• Texto proporcionado:
Todo esto no es del todo novedoso en ese cine, pero sí el trabajo en conjunto con la escritora Gloria Peirano. Ambos ya habían probado esta afinidad electiva cuando trabajaron al unísono en El nuevo día. Este entrecruzamiento estético y amoroso se replicaba en la propia historia de una separación de una pareja, El trabajo mutuo detrás de cámara o en fuera de campo permitía que el hombre y la mujer de la ficción se separaran. Peirano tomaba la palabra y el sonido, Fontán la imagen. El hombre era una imagen, el verbo una mujer. El relato de una separación se materializaba en la total disyunción entre imagen y sonido que conformaba la materia real de ese film.

A Peirano no la avergüenza ser sonámbula, y por lo tanto ha decidido escribir un insólito manual para quienes son parte de ese viaje breve y sin calendario a lo ominoso. Dice: “Los sonámbulos no toleran la demanda. Miran fijo hacia delante. Pueden atacar si se insiste en hablarles. No lastiman física o espiritualmente, sino que van más allá, hacia un territorio desconocido, que profundiza los bordes del desgarro”.

La escritura no puede coexistir con la experiencia sin sujeto y alucinada del sonámbulo, pero al escribir sobre esto se saca provecho del trance no deseado para regresar de ese periplo con un posible saber acerca del no saberse ni contenerse. La escritura intenta poblar el desamparo. En esto, la sabiduría misteriosa de Peirano consiste en trabajar sobre la ausencia del sonámbulo como ente privilegiado que visita el abismo para avanzar sobre otras formas de sonambulismo que ya no atañe a los durmientes que caminan y hablan sino a todos aquellos que caminan y hablan como si durmieran.

• Información proporcionada:
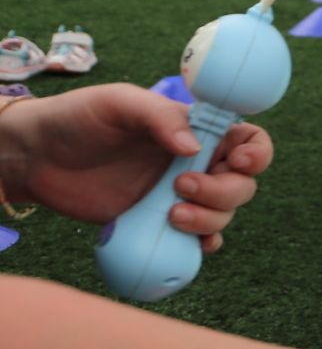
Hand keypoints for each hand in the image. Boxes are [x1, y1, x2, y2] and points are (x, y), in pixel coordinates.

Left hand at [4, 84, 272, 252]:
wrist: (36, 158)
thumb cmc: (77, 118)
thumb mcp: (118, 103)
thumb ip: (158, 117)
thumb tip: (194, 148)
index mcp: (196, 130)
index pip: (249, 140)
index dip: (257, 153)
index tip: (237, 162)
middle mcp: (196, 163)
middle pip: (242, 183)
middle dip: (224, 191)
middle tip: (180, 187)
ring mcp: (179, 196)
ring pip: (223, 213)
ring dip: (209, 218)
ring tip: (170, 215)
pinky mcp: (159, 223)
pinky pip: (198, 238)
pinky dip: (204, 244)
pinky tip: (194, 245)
...
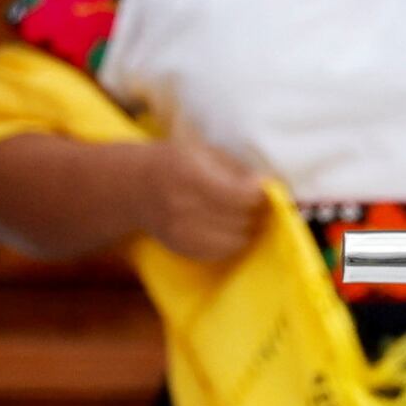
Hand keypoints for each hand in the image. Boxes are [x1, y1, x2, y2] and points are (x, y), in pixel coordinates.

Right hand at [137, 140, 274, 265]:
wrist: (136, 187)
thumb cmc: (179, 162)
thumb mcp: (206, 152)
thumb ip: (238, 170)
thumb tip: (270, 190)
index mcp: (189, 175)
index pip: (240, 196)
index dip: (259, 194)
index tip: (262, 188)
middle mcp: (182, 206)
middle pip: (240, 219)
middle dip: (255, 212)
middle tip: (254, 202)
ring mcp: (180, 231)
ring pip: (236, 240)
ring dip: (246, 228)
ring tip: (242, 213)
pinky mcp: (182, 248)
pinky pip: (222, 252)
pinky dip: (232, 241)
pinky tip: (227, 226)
...
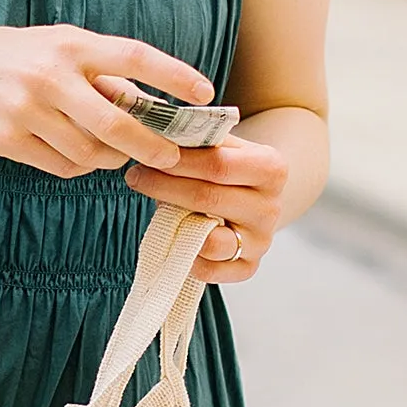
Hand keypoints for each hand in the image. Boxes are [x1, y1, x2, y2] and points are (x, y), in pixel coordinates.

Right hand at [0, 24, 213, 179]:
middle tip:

• Actividad 1:
Reescribe de forma más breve el párrafo del texto sobre Peirano que empieza con "A Peirano no la avergüenza", conservando sus datos principales.
• Actividad 2:
Edita el texto sobre Peirano comenzando por "La escritura no" y continuando hasta "como si durmieran.", y escribe "abandono" en lugar de "desamparo".
• Actividad 3:
Responde estas preguntas sobre el texto sobre Peirano:
(a) ¿En qué obra habían trabajado antes al unísono Peirano y Fontán?
(b) En esa colaboración, ¿de qué se ocupaba Peirano?
(c) Según la cita de Peirano, ¿hacia dónde miran fijo los sonámbulos?

• Espacio de respuesta 1:
Peirano no se avergüenza de ser sonámbula y escribe un manual insólito para quienes hacen ese viaje breve hacia lo ominoso. Según ella, los sonámbulos no toleran la demanda, miran fijo hacia delante y pueden atacar si se insiste en hablarles. No lastiman física ni espiritualmente, sino que se dirigen a un territorio desconocido que profundiza los bordes del desgarro.

• Espacio de respuesta 2:
La escritura no puede coexistir con la experiencia sin sujeto y alucinada del sonámbulo, pero al escribir sobre esto se saca provecho del trance no deseado para regresar de ese periplo con un posible saber acerca del no saberse ni contenerse. La escritura intenta poblar el abandono. En esto, la sabiduría misteriosa de Peirano consiste en trabajar sobre la ausencia del sonámbulo como ente privilegiado que visita el abismo para avanzar sobre otras formas de sonambulismo que ya no atañe a los durmientes que caminan y hablan sino a todos aquellos que caminan y hablan como si durmieran.

• Espacio de respuesta 3:
(a) En El nuevo día.
(b) De la palabra y el sonido.
(c) Hacia delante.